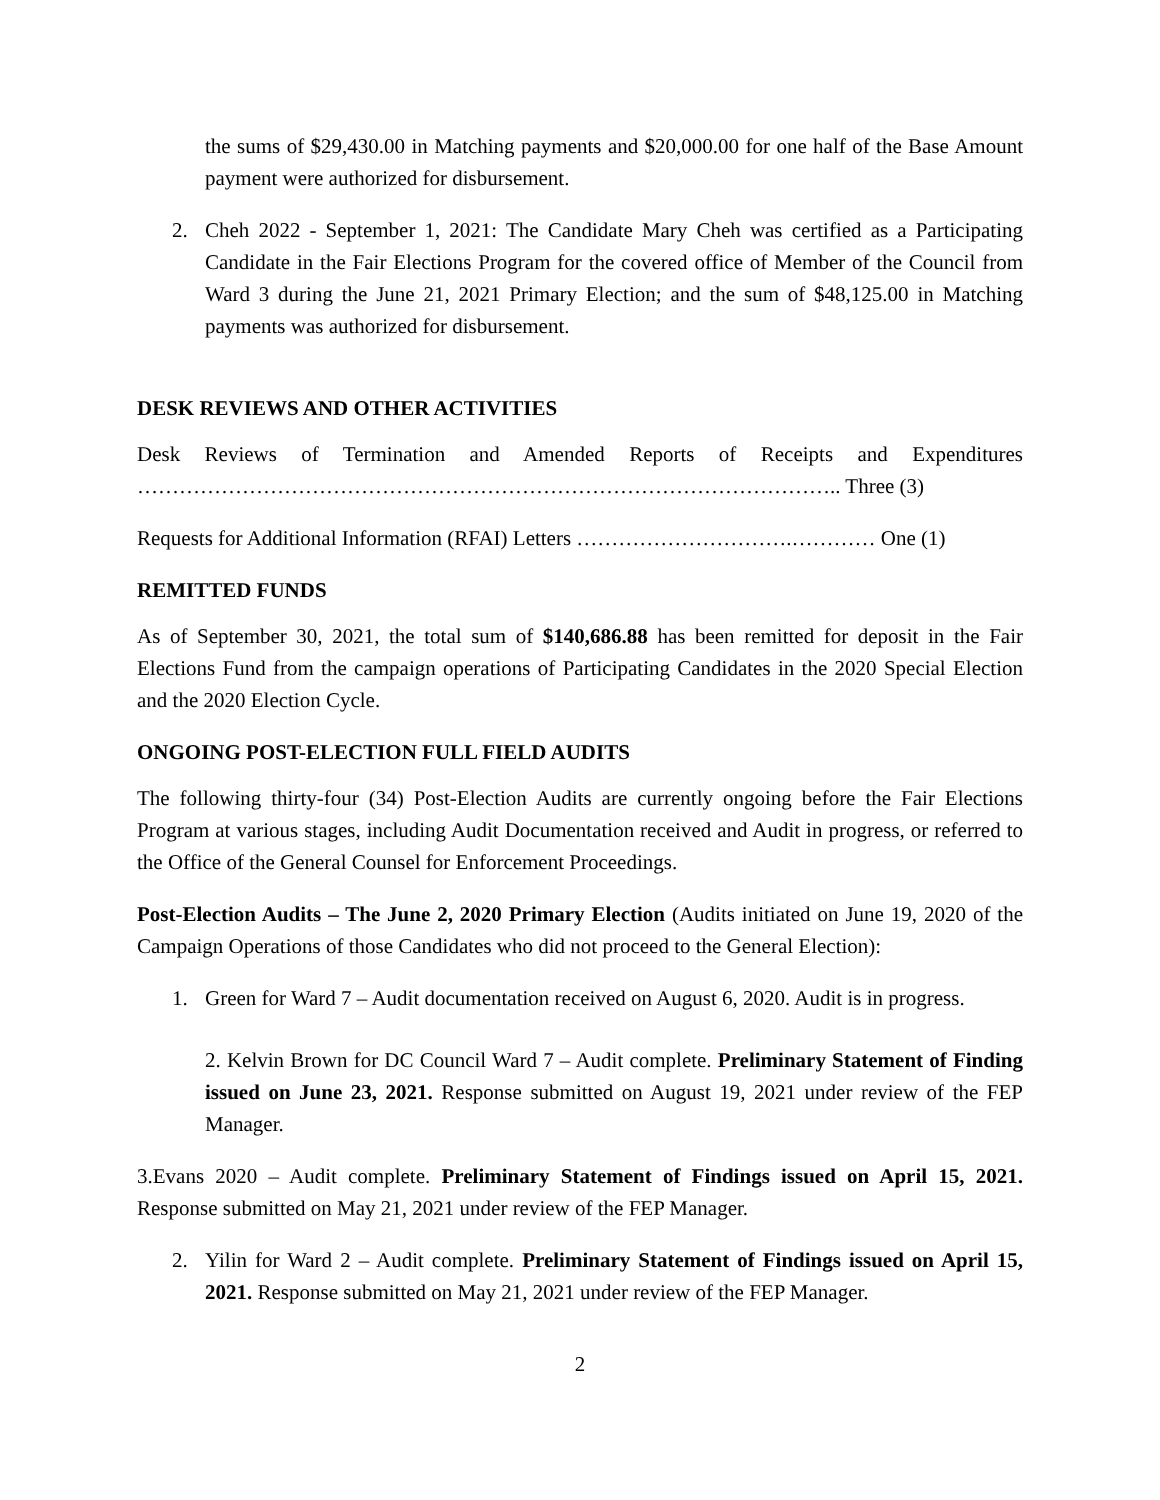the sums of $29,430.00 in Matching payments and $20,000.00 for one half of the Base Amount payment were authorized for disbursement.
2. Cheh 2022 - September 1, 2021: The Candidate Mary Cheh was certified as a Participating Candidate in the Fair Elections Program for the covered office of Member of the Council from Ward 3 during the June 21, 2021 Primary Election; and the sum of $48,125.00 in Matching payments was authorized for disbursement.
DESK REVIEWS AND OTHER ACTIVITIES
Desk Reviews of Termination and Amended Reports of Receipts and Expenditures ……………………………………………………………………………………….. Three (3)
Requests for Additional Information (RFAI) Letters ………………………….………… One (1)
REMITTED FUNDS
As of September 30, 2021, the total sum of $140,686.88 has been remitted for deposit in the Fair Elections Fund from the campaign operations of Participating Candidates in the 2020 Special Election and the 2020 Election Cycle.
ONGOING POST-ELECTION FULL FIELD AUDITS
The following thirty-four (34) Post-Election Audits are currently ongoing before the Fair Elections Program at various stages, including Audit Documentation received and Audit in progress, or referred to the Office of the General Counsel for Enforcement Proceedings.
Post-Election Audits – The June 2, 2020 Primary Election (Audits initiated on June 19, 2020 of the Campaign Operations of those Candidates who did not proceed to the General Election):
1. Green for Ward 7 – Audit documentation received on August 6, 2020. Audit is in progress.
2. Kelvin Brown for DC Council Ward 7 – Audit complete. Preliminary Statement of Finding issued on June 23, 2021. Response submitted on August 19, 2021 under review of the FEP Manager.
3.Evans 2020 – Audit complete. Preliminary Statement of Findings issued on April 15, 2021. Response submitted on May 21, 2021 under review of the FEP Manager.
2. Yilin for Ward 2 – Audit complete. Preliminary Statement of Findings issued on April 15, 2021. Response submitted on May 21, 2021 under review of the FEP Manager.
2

TASK BRIEF
The answer must consist of every line from the listing above that includes the word "General".

OUTPUT FOR THIS EXERCISE
The following thirty-four (34) Post-Election Audits are currently ongoing before the Fair Elections Program at various stages, including Audit Documentation received and Audit in progress, or referred to the Office of the General Counsel for Enforcement Proceedings.
Post-Election Audits – The June 2, 2020 Primary Election (Audits initiated on June 19, 2020 of the Campaign Operations of those Candidates who did not proceed to the General Election):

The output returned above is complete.